## ACTION ITEM
In the entries that follow, the first line to write out is the one containing "199 1417 195Z", and the last is the one containing "M1837 717 1846". Reproduce that stretch exactly, with nothing before or after it.

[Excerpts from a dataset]
**********

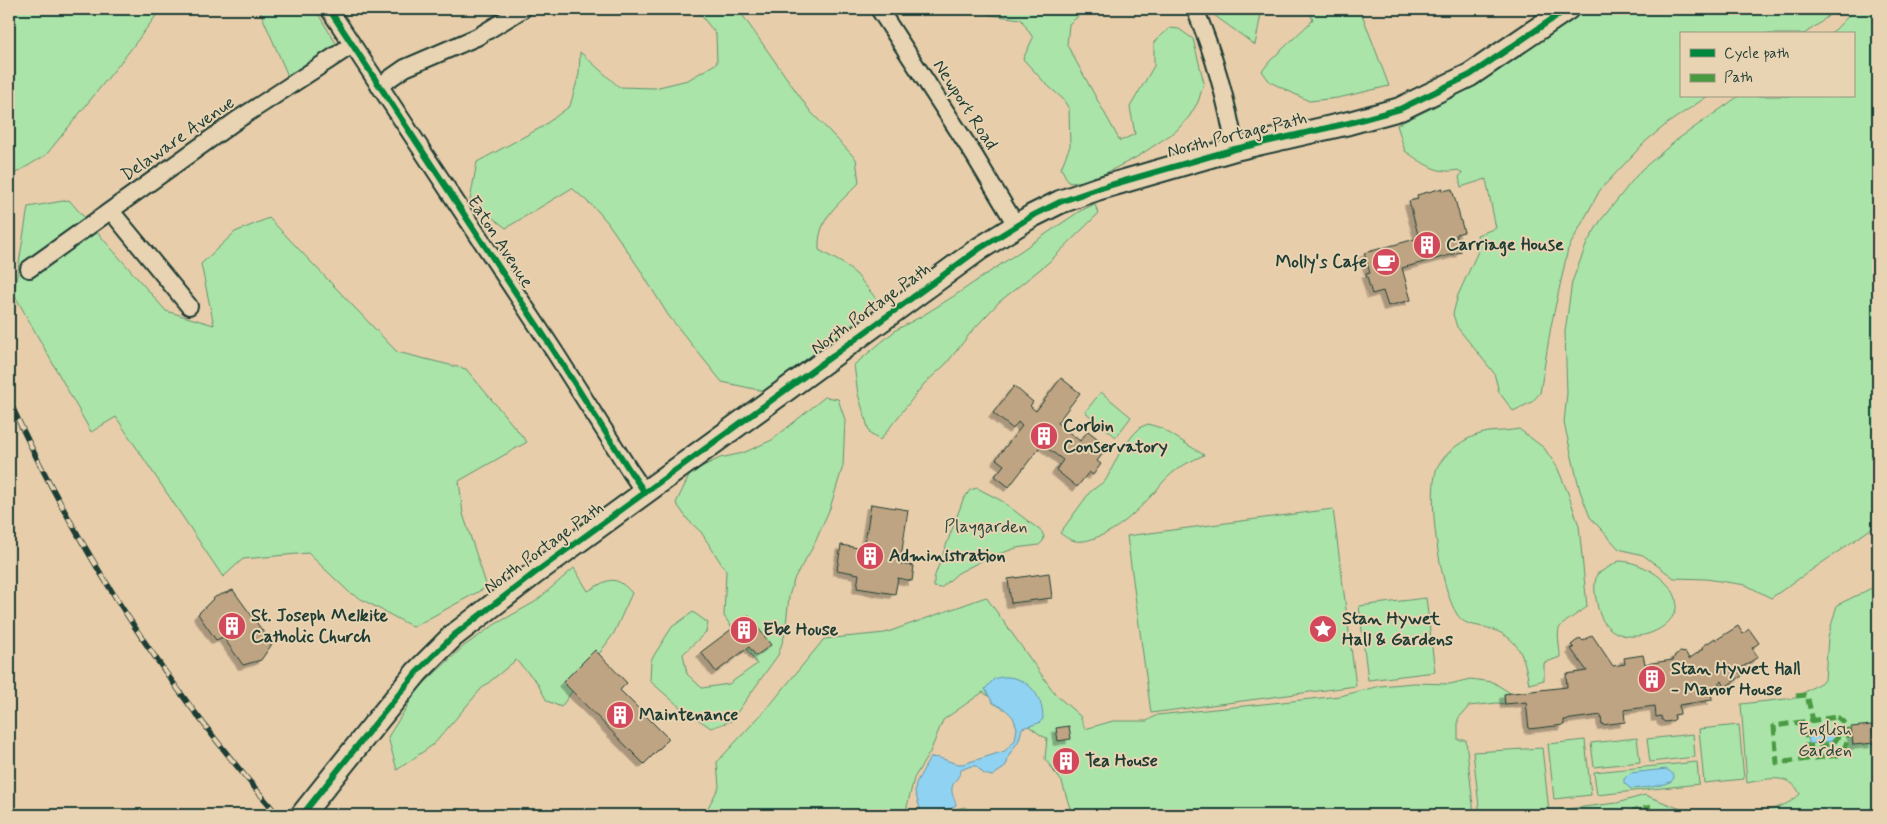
<svg xmlns="http://www.w3.org/2000/svg" width="1887" height="824" viewBox="0 0 1887 824" font-family="Mynerve,sans-serif">
	<style>
		.green { fill: #aae4a9; stroke: #64906e }
		.water { fill: #90d2f2; stroke: #6396a6 }
		.building { fill: #bea482; stroke: #1f3d34; filter: url(#shadow) }
		.lines { fill: none; stroke-linecap: round; stroke-linejoin: round }
		.street-casing { stroke: #1f3d34; stroke-width: 20 }
		.secondary-casing { stroke: #1f3d34; stroke-width: 26 }
		.street { stroke: #e8d3b2; stroke-width: 16 }
		.secondary { stroke: #e8d3b2; stroke-width: 22 }
		.rail-casing { stroke: #1f3d34; stroke-width: 5.5 }
		.rail { stroke: #e8d3b2; stroke-width: 4; stroke-dasharray: 11; stroke-linecap: butt }
		.quiet { stroke: #4a9a42; stroke-width: 5; stroke-dasharray: 10 5; stroke-linecap: butt }
		.cycleway-casing { stroke: #e8d3b2; stroke-width: 9 }
		.cycleway { stroke: #00873e; stroke-width: 6 }
		.labels { text-anchor: middle; dominant-baseline: central; stroke-width: 4; stroke-linejoin: round; paint-order: stroke }
		.street-label { font-size: 18px; fill: #1f3d34; stroke: #e8d3b2 }
		.poi-label { font-size: 18px; font-weight: bold; fill: #1f3d34; stroke: #e8d3b2; text-anchor: start }
		.park-label { font-size: 18px; fill: #26453a; stroke: #e8d3b2 }
	</style>
	<defs>
		<filter id="shadow"><feDropShadow dx="-4.5" dy="4.5" stdDeviation="0" flood-color="#0004"/></filter>
	</defs>
	<rect width="100%" height="100%" fill="#e7cdaa"/>
	<filter id="ink" filterUnits="userSpaceOnUse"><feTurbulence type="fractalNoise" baseFrequency=".02" numOctaves="2"/><feDisplacementMap in="SourceGraphic" scale="10" xChannelSelector="R" yChannelSelector="G"/><feConvolveMatrix kernelMatrix="1 2 1 2 8 2 1 2 1" color-interpolation-filters="sRGB"/></filter>
	<g filter="url(#ink)">
		<path class="green" d="M9 9H161L128 53 46 155 9 177Z
			M259 9H315L337 45 288 76Z
			M696 9H738L810 111 856 159 859 183C839 204 817 218 819 250L842 263 856 274 878 301 846 330 764 391 722 382 668 315 639 268 608 223 597 210 572 188 506 228 470 200 477 162 542 127 570 106 579 74 580 52 619 87 655 88 688 80 717 63 716 34Z
			M983 9H1087L1069 24 1067 45 1120 141 1135 134 1130 107 1154 66V42L1170 28 1179 29 1193 39 1204 83 1198 102 1189 117 1176 131 1137 157 1092 180 1069 183 1061 168 1070 146 1069 109 1063 99 1045 83 1023 59 1033 38 1021 19 990 15Z
			M1212 9H1262L1255 45 1214 15Z
			M1308 9H1360L1389 86 1338 98 1309 101 1270 82 1262 71 1270 61 1313 20Z
			M1588 9H1836L1820 23 1804 34H1681V96H1708L1668 123 1646 141 1600 190 1568 249 1551 326 1540 393 1532 402 1513 411 1499 392 1494 373 1457 327 1453 314 1458 295 1480 247 1477 235 1496 228 1486 179 1461 187 1459 177 1462 173 1458 170C1436 175 1422 162 1405 151L1397 125 1434 107 1491 74Z
			M1855 9H1878V524L1771 598 1746 585 1706 579 1674 578 1643 555 1619 549 1590 517 1580 491 1564 423 1567 393 1565 332 1572 282 1587 243 1601 220 1641 170 1678 139 1739 96H1853V34H1829L1836 29Z
			M69 200 166 311 214 325 201 264 235 232 269 218 397 352 466 369 527 442 459 481 463 514 487 587 413 627 350 593 308 553 243 559 223 577 116 417 91 432 14 294 28 207Z
			M1095 204 1098 214 1048 263 999 302 972 331 946 364 924 384 880 440 870 434 858 394 854 365 896 330 922 316 954 296 1080 211Z
			M1101 392 1131 417 1116 437 1085 412Z
			M825 397 838 399 845 420 843 466 830 508 813 547 795 577 789 596 785 634 778 655 731 721 711 728 681 708 650 681 651 660 672 627 693 612 708 623 706 632 683 654 687 674 702 688 729 684 757 664 724 616 726 571 701 532 688 520 676 503 691 472 720 458 743 453 772 440Z
			M1148 424 1161 428 1204 455C1191 461 1178 467 1168 477 1162 482 1158 489 1153 494 1135 513 1120 529 1095 538 1081 543 1072 543 1060 533L1090 492 1106 480 1119 454 1133 435 1141 427Z
			M1519 429 1544 448 1557 467 1568 493 1579 526 1587 607C1581 612 1560 624 1559 629 1557 635 1560 649 1560 657L1544 663V680L1529 684C1524 655 1519 637 1488 628 1480 626 1468 625 1462 620 1441 604 1424 486 1439 464 1451 447 1469 435 1489 432 1499 431 1509 431 1519 429Z
			M977 488 1002 501 1042 532 1044 537 1043 541 1039 545 1016 548 985 559 958 573 941 588 934 587V578L963 500 970 490Z
			M1333 509 1356 686 1151 713 1127 536Z
			M1619 561C1635 561 1655 571 1666 583 1708 623 1611 666 1598 608 1595 595 1593 587 1597 574Z
			M574 568 588 591C608 580 614 573 632 593L614 633 561 707 547 701 536 681 516 660 481 689 434 744 397 770 388 737 418 689 464 646 494 625 535 602Z
			M1878 585V815H1744C1763 811 1785 809 1800 794 1790 772 1766 779 1747 783L1741 704 1795 698 1825 680 1828 637 1837 605Z
			M986 597 1056 695 1080 716 1085 729 1113 721H1147L1157 715 1340 696 1380 686 1414 683 1450 684 1470 679 1493 682 1510 693 1504 694 1505 704 1497 703 1469 706 1458 719V740H1466L1474 815H1072L1062 782 1045 759 1047 738 1042 736 983 692 943 720 930 752 914 778 905 815H704L719 787 717 762 770 705 824 639 885 633Z
			M1426 598 1435 672 1368 680 1359 606Z
			M1739 725 1744 779 1704 783 1699 729Z
			M1693 734 1695 757 1650 762 1647 739Z
			M1637 738 1640 762 1594 767 1591 743Z
			M1585 740 1591 795 1554 799 1548 744Z
			M1542 748 1549 811 1617 803 1645 795 1688 812 1709 815H1480L1473 752Z
			M1697 762 1699 784 1597 795 1594 772Z
			M965 807 975 815H933Z"/>
		<path class="water" d="M1001 677C1026 675 1043 694 1043 719L1039 723 1022 728 1019 740 1009 755 1007 763 1004 768 992 776 984 774 976 766H971L961 770C960 777 953 781 952 788 951 794 955 799 956 805L950 809 939 810 936 815H922L915 792 916 783 930 758C941 755 952 765 963 764L1005 751 1015 740 1017 728 1013 717 1006 710 993 703 985 689 994 679Z
			M1832 732 1836 734 1833 741 1809 744 1808 734Z
			M1666 769C1694 785 1640 788 1631 789L1624 783V779L1630 773Z"/>
		<path class="building" d="M1443 188V191L1452 189 1464 232 1456 234 1461 252 1402 268 1411 300 1388 306 1383 291 1372 294 1366 274 1370 273 1364 253 1419 238 1409 201 1418 199 1417 195Z
			M1061 378 1080 393 1057 423 1080 441 1088 431 1108 447 1097 461 1101 464 1093 475 1089 472 1077 487 1056 470 1063 460 1042 444 1009 487 995 476 1004 465 996 459 1022 426 1018 422 1013 429 993 413 1014 386 1033 402 1030 406 1036 411Z
			M871 504 908 510 900 564 914 566 912 581 898 578 895 594 857 588 859 574 837 570 841 545 864 549Z
			M1049 573 1052 598 1011 603 1008 579Z
			M233 590 272 644 261 660 243 665 223 637 216 640 198 614 215 597Z
			M749 616 771 645 756 656 749 647 716 672 701 652Z
			M1738 626 1743 634 1749 629 1759 643 1752 648 1758 657 1738 670 1742 676 1725 687 1722 681 1711 689 1712 700 1679 705 1680 714 1674 715 1675 719 1672 721 1665 722 1662 720 1661 716 1656 717 1655 706 1624 710 1625 722 1602 725 1601 715 1564 720V725L1529 729 1526 702 1505 704 1504 694 1567 687 1566 674 1587 671 1571 649 1574 648 1571 645 1580 638 1583 641 1592 635 1613 666 1625 664 1624 658 1643 655 1645 664 1673 660 1675 655 1680 652 1686 653 1689 659 1704 648 1702 647 1715 638 1716 640Z
			M595 650 627 683 620 690 669 739 644 764 563 682Z
			M1872 725 1874 743 1853 745 1851 727Z
			M1069 726 1071 739 1058 741 1056 728Z
			M1072 754 1073 767 1059 768 1058 755Z"/>
		<g class="lines">
			<defs>
				<path id="street" d="M329 9 556 354 630 471 645 493
					M879 9 974 155 1016 225
					M1195 9C1214 54 1227 101 1235 149
					M379 86 405 68 477 37 523 9
					M111 211 189 306
					M29 269 237 120 352 45"/>
				<path id="secondary" d="M302 815 374 725 417 672 453 636 536 572 979 249 1032 216 1060 202 1097 189 1235 149 1349 123 1400 109 1470 75 1567 9"/>
			</defs>
			<use href="#street" class="street-casing"/>
			<use href="#secondary" class="secondary-casing"/>
			<use href="#street" class="street"/>
			<use href="#secondary" class="secondary"/>
			<defs>
				<path id="rail" d="M9 400C77 550 170 691 278 815"/>
			</defs>
			<use href="#rail" class="rail-casing"/>
			<use href="#rail" class="rail"/>
			<path class="quiet" d="M1796 696 1807 695 1813 721
				M1837 717 1846 724C1849 737 1848 745 1839 755L1777 763 1774 726Z
				M1873 734 1878 733
				M1838 736 1832 730 1806 733 1807 747C1817 746 1835 747 1838 736L1849 734
				M1634 815 1633 811 1651 807"/>
			<defs>
				<path id="cycleway" d="M329 9 556 354 630 471 645 493
					M302 815 374 725 417 672 453 636 536 572 979 249 1032 216 1060 202 1097 189 1235 149 1349 123 1400 109 1470 75 1567 9"/>
			</defs>
			<use href="#cycleway" class="cycleway-casing"/>
			<use href="#cycleway" class="cycleway"/>
		</g>
	</g>
	<defs>
		<symbol id="building-disc" viewBox="-11 -11 22 22"><circle r="9.5" fill="#d1495b" stroke="#e8d3b2"/><path d="M-4-6H4V6H1V3H-1V6H-4ZM-2.5-4.3h1.7v1.8h-1.7ZM.8-4.3h1.7v1.8H.8ZM-2.5-1h1.7V.8h-1.7ZM.8-1h1.7V.8H.8Z" fill="#fff"/></symbol>
		<symbol id="cafe-disc" viewBox="-11 -11 22 22"><circle r="9.5" fill="#d1495b" stroke="#e8d3b2"/><path d="M-5.5-4.5H6V0H3Q3 3.5 0 3.5H-2.5Q-5.5 3.5-5.5 0ZM3-3.2v2h1.7v-2ZM-6 4.5H4V6H-6Z" fill="#fff"/></symbol>
		<symbol id="sight-disc" viewBox="-11 -11 22 22"><circle r="9.5" fill="#d1495b" stroke="#e8d3b2"/><path d="M0-6L1.8-2.2L6-1.7L2.9 1.2L3.7 5.4L0 3.3L-3.7 5.4L-2.9 1.2L-6-1.7L-1.8-2.2Z" fill="#fff"/></symbol>
	</defs>
	<g fill-rule="evenodd">
		<use href="#building-disc" x="1411" y="229" width="32" height="32"/>
		<use href="#cafe-disc" x="1370" y="246" width="32" height="32"/>
		<use href="#building-disc" x="1028" y="420" width="32" height="32"/>
		<use href="#building-disc" x="854" y="540" width="32" height="32"/>
		<use href="#building-disc" x="216" y="610" width="32" height="32"/>
		<use href="#sight-disc" x="1307" y="613" width="32" height="32"/>
		<use href="#building-disc" x="728" y="614" width="32" height="32"/>
		<use href="#building-disc" x="1636" y="663" width="32" height="32"/>
		<use href="#building-disc" x="604" y="699" width="32" height="32"/>
		<use href="#building-disc" x="1050" y="745" width="32" height="32"/>
	</g>
	<g class="labels">
		<g class="street-label">
			<text transform="translate(965 105) rotate(57)">Newport Road</text>
			<text transform="translate(1237 135) rotate(-14)">North Portage Path</text>
			<text transform="translate(178 139) rotate(-35)">Delaware Avenue</text>
			<text transform="translate(500 242) rotate(57)">Eaton Avenue</text>
			<text transform="translate(871 309) rotate(-36)">North Portage Path</text>
			<text transform="translate(544 548) rotate(-36)">North Portage Path</text>
		</g>
		<g class="poi-label">
			<text x="1446" y="245">Carriage House</text>
			<text x="1367" y="262" text-anchor="end">Molly's Cafe</text>
			<text x="1063" y="426">Corbin<tspan x="1063" dy="21">Conservatory</tspan></text>
			<text x="889" y="556">Administration</text>
			<text x="251" y="616">St. Joseph Melkite<tspan x="251" dy="21">Catholic Church</tspan></text>
			<text x="1342" y="619">Stan Hywet<tspan x="1342" dy="21">Hall &amp; Gardens</tspan></text>
			<text x="763" y="630">Ebe House</text>
			<text x="1671" y="669">Stan Hywet Hall<tspan x="1671" dy="21">- Manor House</tspan></text>
			<text x="639" y="715">Maintenance</text>
			<text x="1085" y="761">Tea House</text>
		</g>
		<g class="park-label">
			<text x="986" y="527">Playgarden</text>
			<text x="1825" y="730">English<tspan x="1825" dy="21">Garden</tspan></text>
		</g>
	</g>
	<rect width="1887" height="824" fill="none" stroke="#e8d3b2" stroke-width="30"/>
	<rect x="15" y="15" width="1857" height="794" fill="none" stroke="#1f3d34" stroke-width="2" filter="url(#ink)"/>
	<rect x="1680" y="32" width="175" height="65" fill="#e8d3b2" stroke="#989780"/>
	<rect x="1690" y="49" width="25" height="8" fill="#00873e" stroke="#989780"/>
	<text x="1724" y="58" font-size="15" fill="#1f3d34">Cycle path</text>
	<rect x="1690" y="74" width="25" height="8" fill="#4a9a42" stroke="#989780"/>
	<text x="1724" y="82" font-size="15" fill="#1f3d34">Path</text>
</svg>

**********

## REPLY
		<path class="building" d="M1443 188V191L1452 189 1464 232 1456 234 1461 252 1402 268 1411 300 1388 306 1383 291 1372 294 1366 274 1370 273 1364 253 1419 238 1409 201 1418 199 1417 195Z
			M1061 378 1080 393 1057 423 1080 441 1088 431 1108 447 1097 461 1101 464 1093 475 1089 472 1077 487 1056 470 1063 460 1042 444 1009 487 995 476 1004 465 996 459 1022 426 1018 422 1013 429 993 413 1014 386 1033 402 1030 406 1036 411Z
			M871 504 908 510 900 564 914 566 912 581 898 578 895 594 857 588 859 574 837 570 841 545 864 549Z
			M1049 573 1052 598 1011 603 1008 579Z
			M233 590 272 644 261 660 243 665 223 637 216 640 198 614 215 597Z
			M749 616 771 645 756 656 749 647 716 672 701 652Z
			M1738 626 1743 634 1749 629 1759 643 1752 648 1758 657 1738 670 1742 676 1725 687 1722 681 1711 689 1712 700 1679 705 1680 714 1674 715 1675 719 1672 721 1665 722 1662 720 1661 716 1656 717 1655 706 1624 710 1625 722 1602 725 1601 715 1564 720V725L1529 729 1526 702 1505 704 1504 694 1567 687 1566 674 1587 671 1571 649 1574 648 1571 645 1580 638 1583 641 1592 635 1613 666 1625 664 1624 658 1643 655 1645 664 1673 660 1675 655 1680 652 1686 653 1689 659 1704 648 1702 647 1715 638 1716 640Z
			M595 650 627 683 620 690 669 739 644 764 563 682Z
			M1872 725 1874 743 1853 745 1851 727Z
			M1069 726 1071 739 1058 741 1056 728Z
			M1072 754 1073 767 1059 768 1058 755Z"/>
		<g class="lines">
			<defs>
				<path id="street" d="M329 9 556 354 630 471 645 493
					M879 9 974 155 1016 225
					M1195 9C1214 54 1227 101 1235 149
					M379 86 405 68 477 37 523 9
					M111 211 189 306
					M29 269 237 120 352 45"/>
				<path id="secondary" d="M302 815 374 725 417 672 453 636 536 572 979 249 1032 216 1060 202 1097 189 1235 149 1349 123 1400 109 1470 75 1567 9"/>
			</defs>
			<use href="#street" class="street-casing"/>
			<use href="#secondary" class="secondary-casing"/>
			<use href="#street" class="street"/>
			<use href="#secondary" class="secondary"/>
			<defs>
				<path id="rail" d="M9 400C77 550 170 691 278 815"/>
			</defs>
			<use href="#rail" class="rail-casing"/>
			<use href="#rail" class="rail"/>
			<path class="quiet" d="M1796 696 1807 695 1813 721
				M1837 717 1846 724C1849 737 1848 745 1839 755L1777 763 1774 726Z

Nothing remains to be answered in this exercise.